The way insurers calculate the cost of your performance car insurance premiums relies on a basically simple and straight forward principle – the cost of the insurer’s outlay in settling any claims needs to be covered by the amount of money received through the insured’s payment of premiums. The principle is described in further detail by the industry’s own regulator, the Association of British Insurers (ABI).
Things then start to get somewhat more complicated since the calculation becomes one of assessing the risk of any such claim actually having to be settled by the insurer.
Naturally, a whole host of factors are taken into account when assessing that risk – including, for example, the make and model of the vehicle, its age and value, the insured’s age and driving record, even the part of the country in which the vehicle is registered.
One of the major factors in the scales used by the insurer is the potential performance of the vehicle – the higher the performance, goes the conventional wisdom, the greater the likelihood of an accident happening, a claim being made and the probability of that claim being higher than usual, to meet the higher costs typically involved in repairs to a high performance vehicle.
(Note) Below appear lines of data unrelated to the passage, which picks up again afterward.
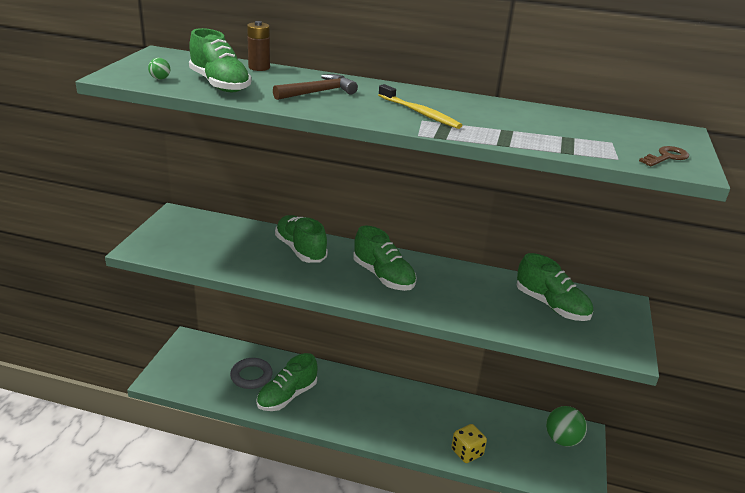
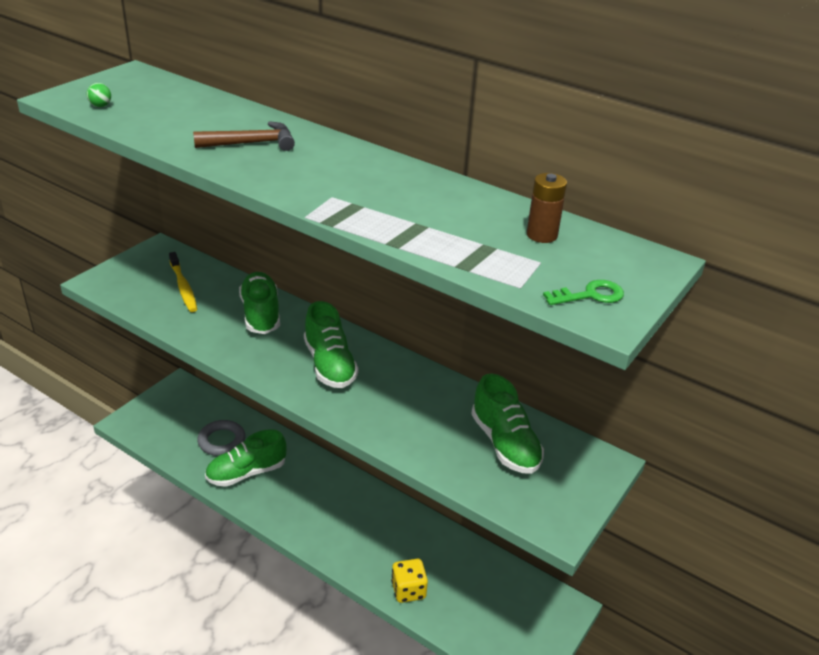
camera: 20 degrees right, 5 degrees up
(220, 84) = (155, 120): green shoe -> none
(259, 67) = (220, 102): brown battery -> brown battery (541, 235)
(419, 113) = (339, 186): yellow toothbrush -> yellow toothbrush (183, 287)
(562, 439) = (534, 607): green ball -> none
(666, 157) = (590, 295): brown key -> green key

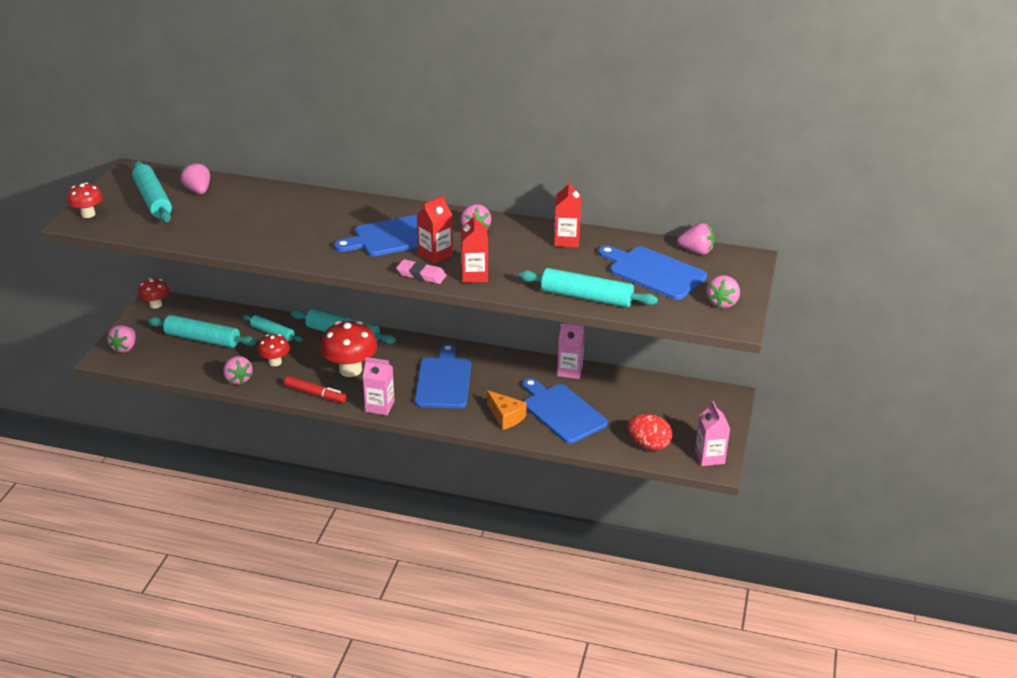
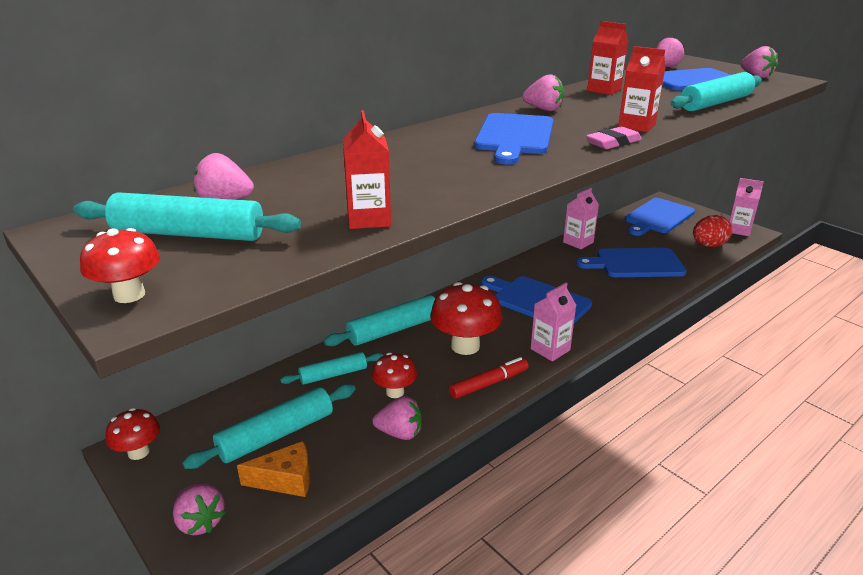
camera: 55 degrees left, 5 degrees down
(435, 255) = (575, 130): red carton -> red carton (369, 219)
(506, 417) = (623, 289): orange cheese -> orange cheese (286, 480)
(681, 401) = (657, 217): none -> blue cutting board

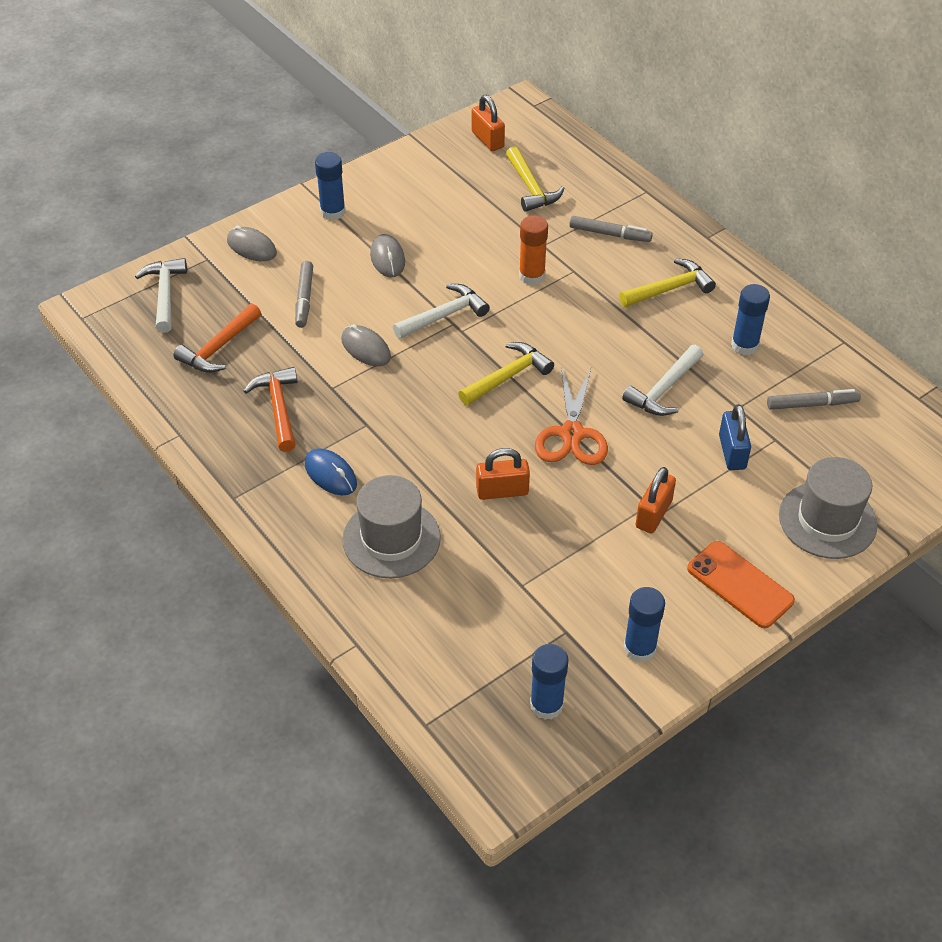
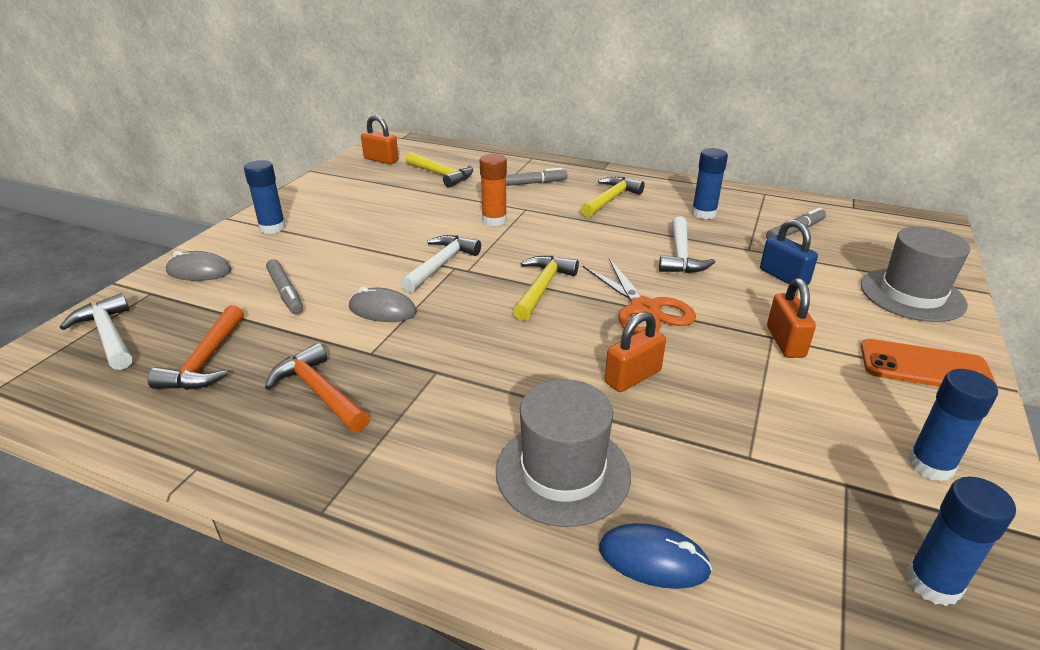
camera: 30 degrees left, 15 degrees down
(330, 474) = (432, 434): blue mouse -> blue mouse (653, 559)
(387, 258) = (352, 243): grey mouse -> none

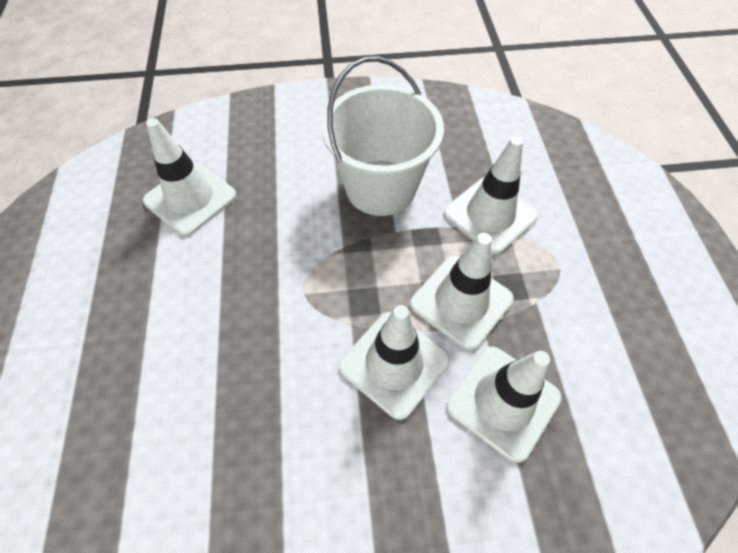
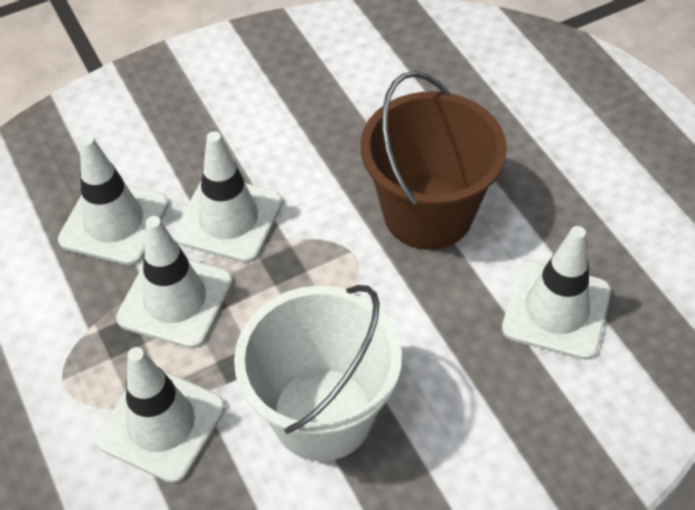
camera: 160 degrees right, 5 degrees down
(223, 304) = (428, 213): none -> brown bucket

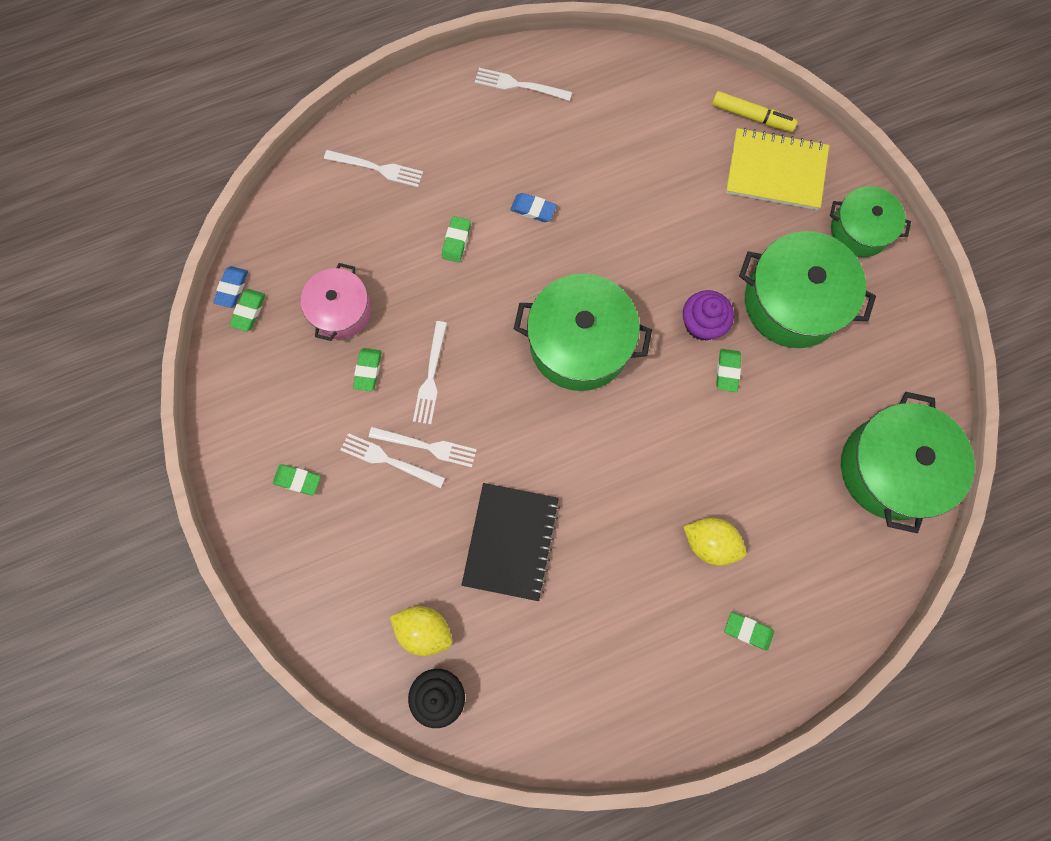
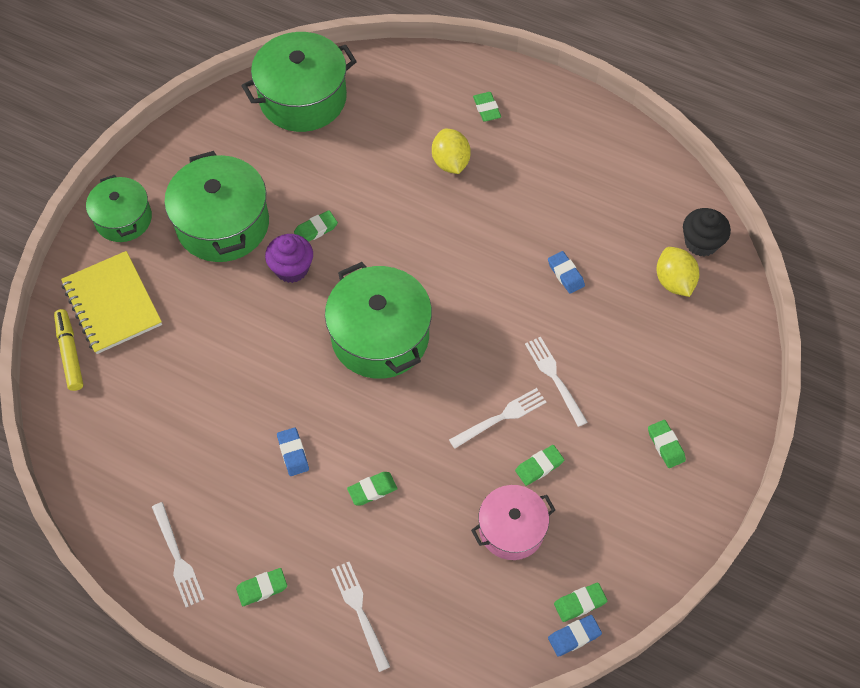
camera: 130 degrees left, 15 degrees down
(388, 460) = (590, 396): white fork -> none
(449, 121) = (262, 588): none -> green eraser
(511, 542) = (565, 274): black notebook -> blue eraser

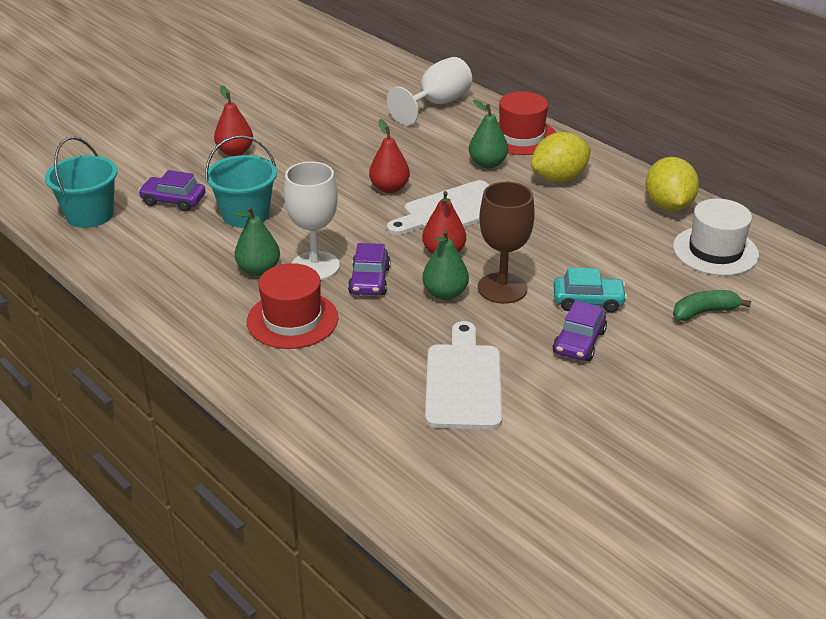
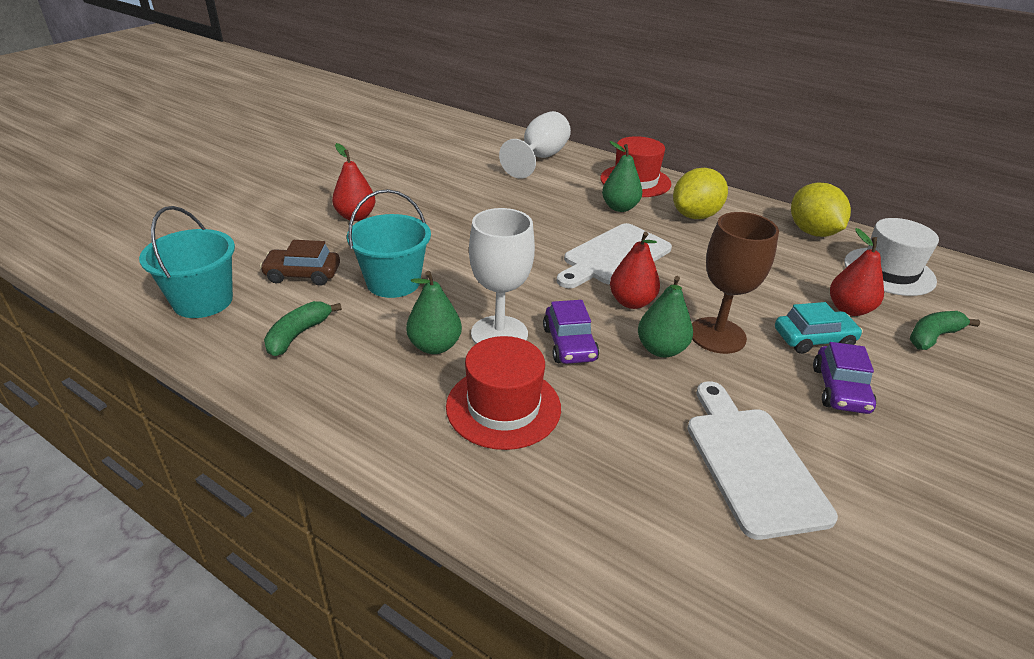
camera: 15 degrees left, 0 degrees up
(156, 249) = (298, 335): none -> green banana
(173, 201) = (303, 274): purple car -> brown car
(389, 188) = (537, 239): red pear -> red pear (849, 309)

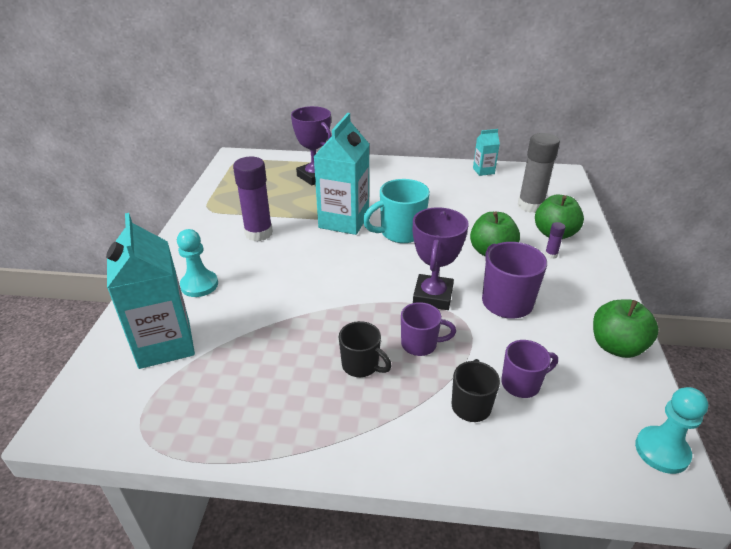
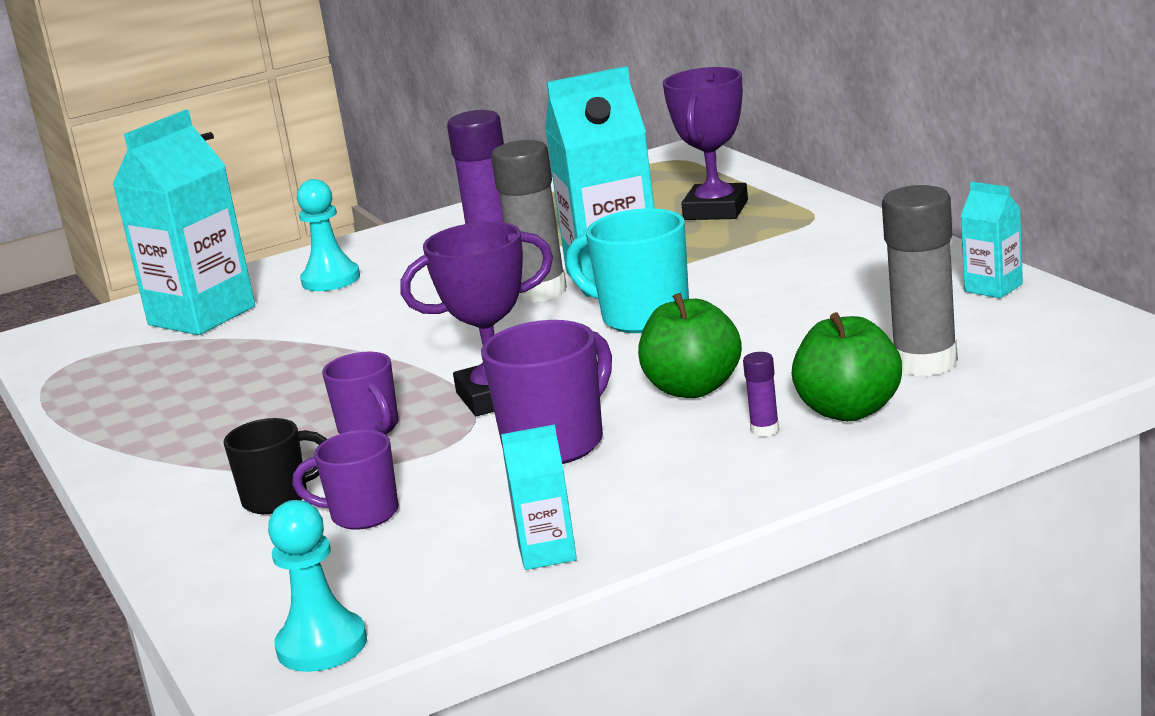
camera: 60 degrees right, 15 degrees down
(329, 241) = (540, 291): none -> grey glue stick
(361, 365) = (282, 415): black mug -> none
(521, 384) = (362, 515): purple mug -> purple mug turned 150 degrees clockwise
(616, 346) = (547, 553): green apple -> turquoise carton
Difficulties finding high performance car insurance
So heavily does the risk weigh of an expensive claim being made, that some insurers may want nothing at all to do with insuring a high performance car, or to charge a considerable amount for doing so – either directly, through the cost of the premiums, or less directly by raising a significantly larger excess.
There are specialist insurers, however, who make it their business to arrange cover for high performance vehicles. These tend to have a keener appreciation of the characteristics of such motor cars, the needs and requirements of their owners and effective measures for assessing the risks involved in providing cover.
Here at GSI Insurance, we have close working relationships with a number of such specialist providers – helping to find you not only the cover you need for your high performance car insurance at a competitive price too.
Lightening the load
As with any other kind of insurance, moreover, the more you are able to share the risks with your insurer, the lower the premiums are likely to be – a logical implication of that principle that the cost of premiums needs to cover the risks taken on by the insurer.
An obvious way of sharing that risk is by your agreeing to accept an additional voluntary excess over and above any compulsory excess the insurer may impose.
Security of the vehicle is also an important concern – with high performance vehicles, in particular, likely to attract the unwelcome attention of thieves and vandals. Measures such as burglar alarms and immobilisation devices, therefore, may count a lot for your insurer and be reflected in a moderation of the premiums charged.
Similar concerns are likely to extend to the manner in which the vehicle is going to be parked – with parking in a securely locked garage, for instance, typically earning you greater credit than the car being parked in the street.